Fez a fotografia do longa Um Minuto, Uma Hora... Uma Vida, de Walter A. Abreu. Em vídeo dirigiu Refluxo (1986), Diga Adeus a Lorna Love (1988), e o longa Fuga de Canaã (1991). Depois, em 35mm, dirigiu Rito de Passagem (1996) e O Amor e o Humor na Música Brasileira do Século XVIII e XIX (1998), cujo roteiro foi vencedor no Primeiro Concurso de Premiação Cinematográfica de Curta-metragem do Ministério da Cultura, 1997.

  
Foto: Divulgação
  
"Na década de 70 tinha um movimento de Super 8, então as pessoas escreviam roteiro e acabavam participando de várias etapas, mas bem amador. Você vai acumulando experiências. É um somatório dessas experiências. Várias pessoas que hoje produzem ou atuam passaram por isso", conta.

Em tantos anos participando do cinema capixaba, Medeiros vê com bons olhos as transformações que ocorreram na produção audiovisual. "A qualidade do digital está cada dia mais próxima da qualidade da película. Claro que não se pode comparar em termos de custo. O digital dá uma possibilidade de redução de custos. Hoje você pode fazer em casa, com um computador, inclusive com uma qualidade. Eu acho que isso vai dar uma dinamizada e mais pessoas vão poder fazer. E hoje você tem a própria internet para ajudar na divulgação", fala.

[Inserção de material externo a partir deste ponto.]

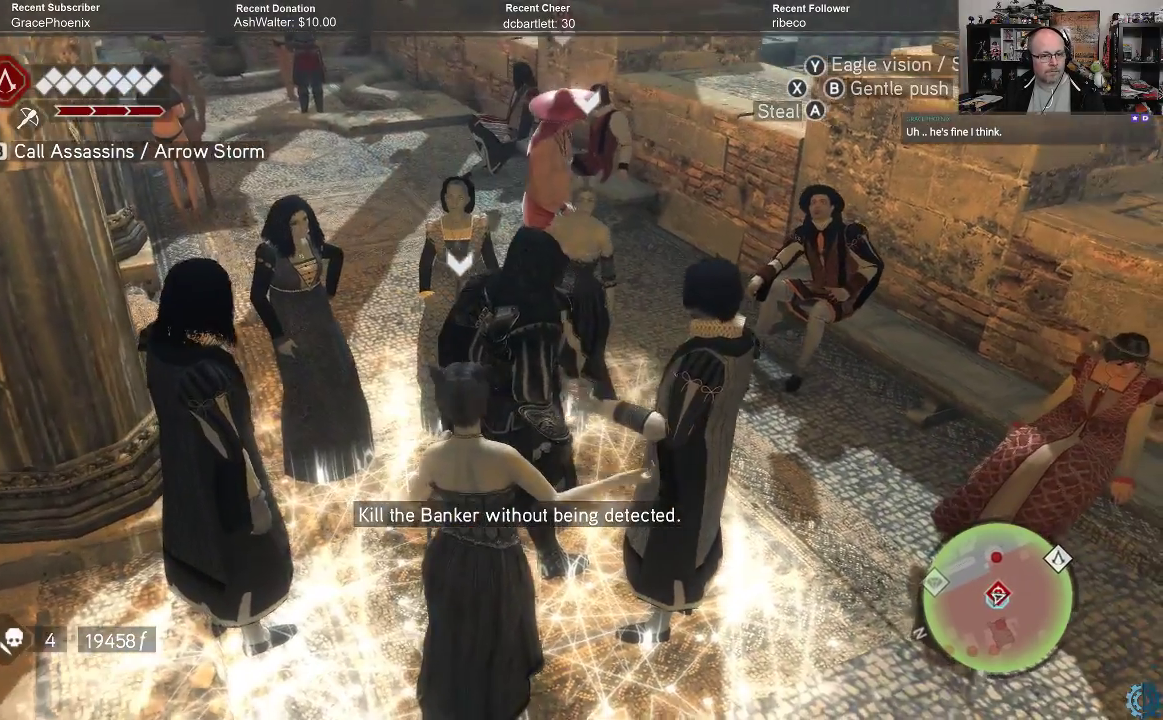
{"buttons": [], "left_stick": "center", "right_stick": "center", "events": [[200, "right_stick", "down"], [433, "right_stick", "center"]]}
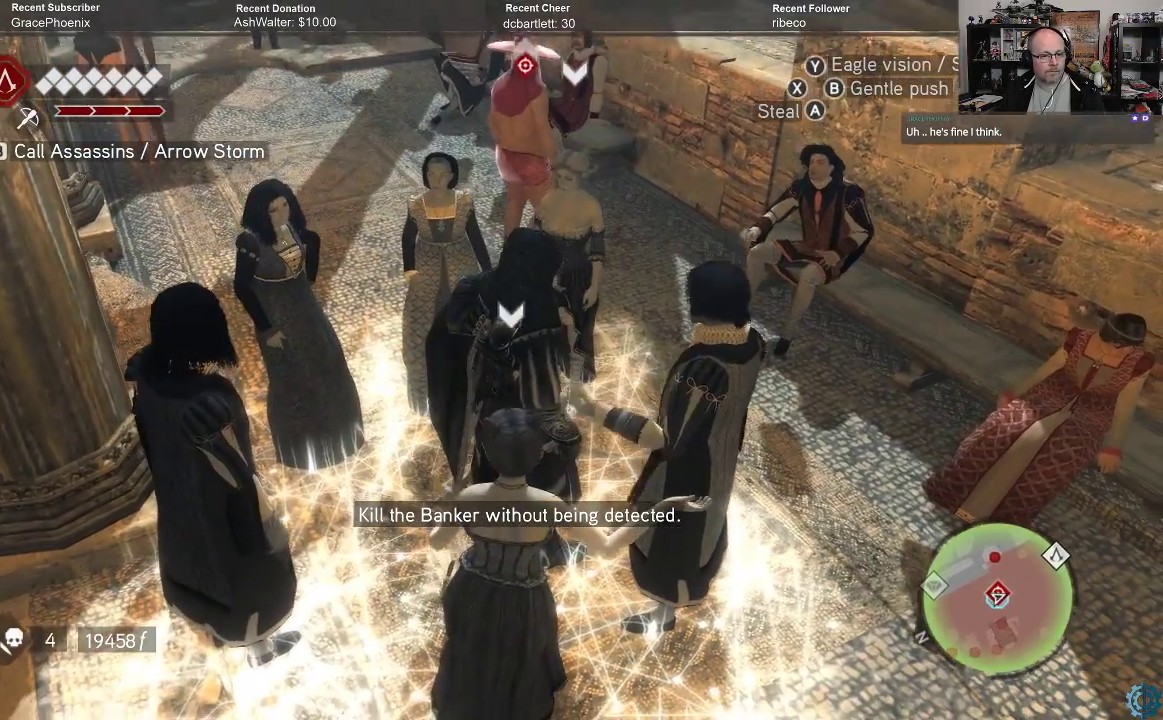
{"buttons": [], "left_stick": "up", "right_stick": "center", "events": [[333, "left_stick", "up"]]}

Ele acredita que as leis de incentivo, como a Lei Rubem Braga, criada nos anos 1990, mais o aumento do número de cursos de Comunicação no Estado foram fatores fundamentais para a expansão da produção audiovisual local, e ainda mais com os equipamentos digitais.

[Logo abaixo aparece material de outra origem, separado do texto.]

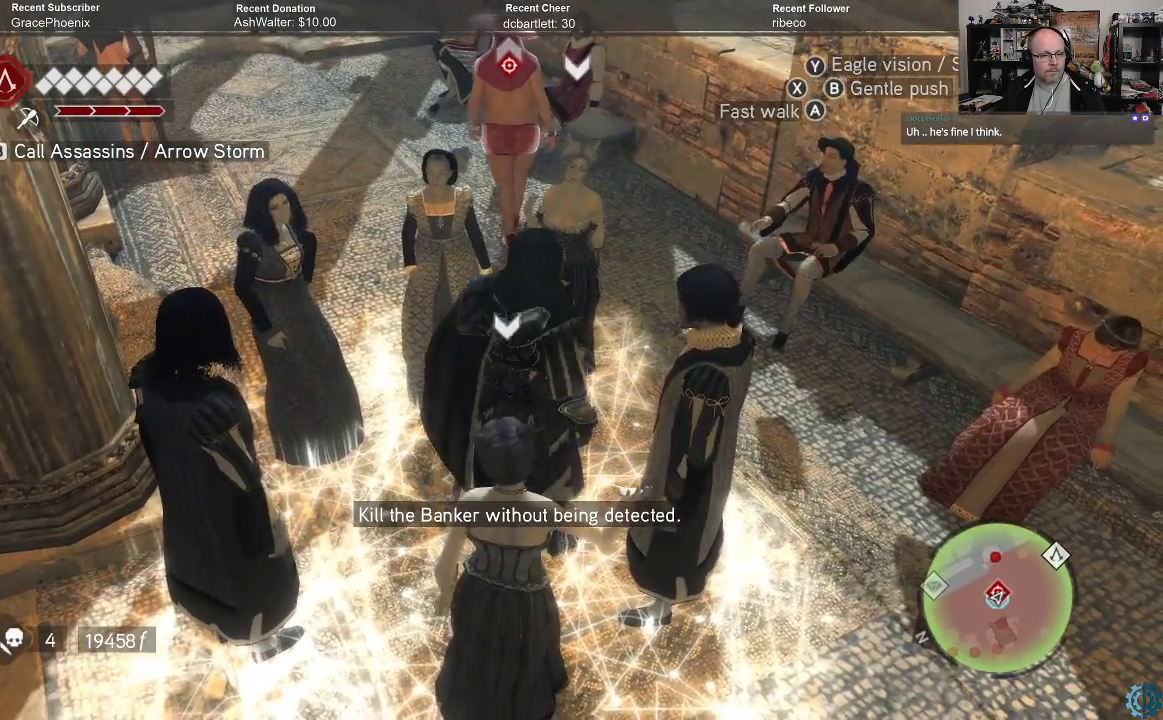
{"buttons": [], "left_stick": "center", "right_stick": "center", "events": [[67, "left_stick", "up-right"], [333, "left_stick", "center"]]}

Além do lançamento nesta sexta-feira (16), em Vitória, A Virada vai ser exibido na TVE, no programa Curta Vídeo, e na TV Ufes. A Universidade também vai fazer a distribuição para bibliotecas e o vídeo vai ser disponibilizado na internet para fazer download. "A gente pretende que seja uma coisa acessível, por internet mesmo, quem quiser possa baixar. Já que estamos fazendo essa primeira experiência com o digital, vamos usar também esse meio de distribuição", conclui Sérgio de Medeiros.

Ficha técnica
Elenco: Francienne Pavesi, Edwaldo Almeida, Maura Moschen, Geisa Ramos, José Augusto Loureiro, Ednardo Pinheiro, Alvarito Mendes Filho, Rosi Andrade, Aline Goltara, Victor Rosalen, Terezinha Nascimento, Wander César, Loyde Lima, Branca Santos Neves, Izabel Cristina, Mestre Vitalino, Maria Fillina e Ariel Morgana.
Roteiro: Paulo DePaula, Maria Pacheco, Jorge Nascimento e Sergio de Medeiros
Direção de Produção: Maria Pacheco
Direção de Arte: Nortton Dantas e Paulo DePaula
Direção: Sergio de Medeiros
Assistentes de Produção: Marlécio Matos e Kátia Raposo
Fotografia: Valmir Zatta
Som direto: Newton Raposo
Som off: Renegrado Jorge
Montagem: B. M. Rosemberg

Serviço
O diretor Sérgio de Medeiros lança o média-metragem A Virada (2007, 35 minutos) nesta sexta-feira (16), às 21h, no Cine Metrópolis. Av. Fernando Ferrari, 514, Goiabeiras, Vitória. Informações: (27) 3132-8396. Entrada franca.